• Written exercise:
Reproduce the following material line for line, with no changes.

Start of Input material

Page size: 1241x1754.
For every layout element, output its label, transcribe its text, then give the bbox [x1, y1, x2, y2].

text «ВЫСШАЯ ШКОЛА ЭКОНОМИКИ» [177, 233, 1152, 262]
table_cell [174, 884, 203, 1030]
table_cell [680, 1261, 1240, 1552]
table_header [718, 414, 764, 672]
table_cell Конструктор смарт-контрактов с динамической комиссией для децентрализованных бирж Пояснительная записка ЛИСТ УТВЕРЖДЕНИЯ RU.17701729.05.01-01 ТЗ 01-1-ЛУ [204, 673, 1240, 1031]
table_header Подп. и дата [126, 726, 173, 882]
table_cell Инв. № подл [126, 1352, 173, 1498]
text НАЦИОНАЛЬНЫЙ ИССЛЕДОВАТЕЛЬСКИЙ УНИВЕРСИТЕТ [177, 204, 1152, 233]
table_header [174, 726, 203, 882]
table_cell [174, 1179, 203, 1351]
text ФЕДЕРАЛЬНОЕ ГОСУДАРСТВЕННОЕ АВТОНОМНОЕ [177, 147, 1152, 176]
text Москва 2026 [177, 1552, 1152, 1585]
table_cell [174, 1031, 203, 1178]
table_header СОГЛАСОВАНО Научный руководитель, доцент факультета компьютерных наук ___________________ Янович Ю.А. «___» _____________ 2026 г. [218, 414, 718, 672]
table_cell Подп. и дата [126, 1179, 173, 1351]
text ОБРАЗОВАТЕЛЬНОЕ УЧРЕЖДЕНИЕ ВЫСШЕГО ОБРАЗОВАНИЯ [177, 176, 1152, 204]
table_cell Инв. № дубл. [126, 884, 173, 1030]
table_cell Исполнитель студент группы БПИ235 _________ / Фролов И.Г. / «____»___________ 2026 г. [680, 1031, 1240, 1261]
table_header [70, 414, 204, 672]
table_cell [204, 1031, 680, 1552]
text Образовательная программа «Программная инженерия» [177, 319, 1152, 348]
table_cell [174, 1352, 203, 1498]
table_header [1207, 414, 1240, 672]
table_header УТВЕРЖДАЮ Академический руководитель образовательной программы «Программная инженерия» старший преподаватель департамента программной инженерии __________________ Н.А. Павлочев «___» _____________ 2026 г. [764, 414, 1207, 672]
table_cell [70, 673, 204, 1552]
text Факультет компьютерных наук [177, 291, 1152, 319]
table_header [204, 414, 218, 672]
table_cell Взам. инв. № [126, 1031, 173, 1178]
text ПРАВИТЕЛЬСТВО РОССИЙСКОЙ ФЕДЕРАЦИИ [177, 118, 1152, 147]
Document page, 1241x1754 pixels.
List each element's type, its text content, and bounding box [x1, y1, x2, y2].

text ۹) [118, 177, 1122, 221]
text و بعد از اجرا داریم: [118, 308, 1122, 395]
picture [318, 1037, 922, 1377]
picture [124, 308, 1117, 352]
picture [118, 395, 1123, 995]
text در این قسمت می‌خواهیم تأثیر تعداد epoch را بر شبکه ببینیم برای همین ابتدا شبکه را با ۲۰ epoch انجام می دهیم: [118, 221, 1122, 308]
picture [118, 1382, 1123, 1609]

End of Input material

• Solution to the exercise:
Page size: 1241x1754.
For every layout element, output its label, transcribe its text, then give the bbox [x1, y1, x2, y2].

text «ВЫСШАЯ ШКОЛА ЭКОНОМИКИ» [177, 233, 1152, 262]
table_cell [174, 884, 203, 1030]
table_cell [680, 1261, 1240, 1552]
table_header [718, 414, 764, 672]
table_cell Конструктор смарт-контрактов с динамической комиссией для децентрализованных бирж Пояснительная записка ЛИСТ УТВЕРЖДЕНИЯ RU.17701729.05.01-01 ТЗ 01-1-ЛУ [204, 673, 1240, 1031]
table_header Подп. и дата [126, 726, 173, 882]
table_cell Инв. № подл [126, 1352, 173, 1498]
text НАЦИОНАЛЬНЫЙ ИССЛЕДОВАТЕЛЬСКИЙ УНИВЕРСИТЕТ [177, 204, 1152, 233]
table_header [174, 726, 203, 882]
table_cell [174, 1179, 203, 1351]
text ФЕДЕРАЛЬНОЕ ГОСУДАРСТВЕННОЕ АВТОНОМНОЕ [177, 147, 1152, 176]
text Москва 2026 [177, 1552, 1152, 1585]
table_cell [174, 1031, 203, 1178]
table_header СОГЛАСОВАНО Научный руководитель, доцент факультета компьютерных наук ___________________ Янович Ю.А. «___» _____________ 2026 г. [218, 414, 718, 672]
table_cell Подп. и дата [126, 1179, 173, 1351]
text ОБРАЗОВАТЕЛЬНОЕ УЧРЕЖДЕНИЕ ВЫСШЕГО ОБРАЗОВАНИЯ [177, 176, 1152, 204]
table_cell Инв. № дубл. [126, 884, 173, 1030]
table_cell Исполнитель студент группы БПИ235 _________ / Фролов И.Г. / «____»___________ 2026 г. [680, 1031, 1240, 1261]
table_header [70, 414, 204, 672]
table_cell [204, 1031, 680, 1552]
text Образовательная программа «Программная инженерия» [177, 319, 1152, 348]
table_cell [174, 1352, 203, 1498]
table_header [1207, 414, 1240, 672]
table_header УТВЕРЖДАЮ Академический руководитель образовательной программы «Программная инженерия» старший преподаватель департамента программной инженерии __________________ Н.А. Павлочев «___» _____________ 2026 г. [764, 414, 1207, 672]
table_cell [70, 673, 204, 1552]
text Факультет компьютерных наук [177, 291, 1152, 319]
table_header [204, 414, 218, 672]
table_cell Взам. инв. № [126, 1031, 173, 1178]
text ПРАВИТЕЛЬСТВО РОССИЙСКОЙ ФЕДЕРАЦИИ [177, 118, 1152, 147]
Document page, 1241x1754 pixels.
List each element's type, its text content, and bounding box [x1, y1, x2, y2].

text ۹) [118, 177, 1122, 221]
text و بعد از اجرا داریم: [118, 308, 1122, 395]
picture [318, 1037, 922, 1377]
picture [124, 308, 1117, 352]
picture [118, 395, 1123, 995]
text در این قسمت می‌خواهیم تأثیر تعداد epoch را بر شبکه ببینیم برای همین ابتدا شبکه را با ۲۰ epoch انجام می دهیم: [118, 221, 1122, 308]
picture [118, 1382, 1123, 1609]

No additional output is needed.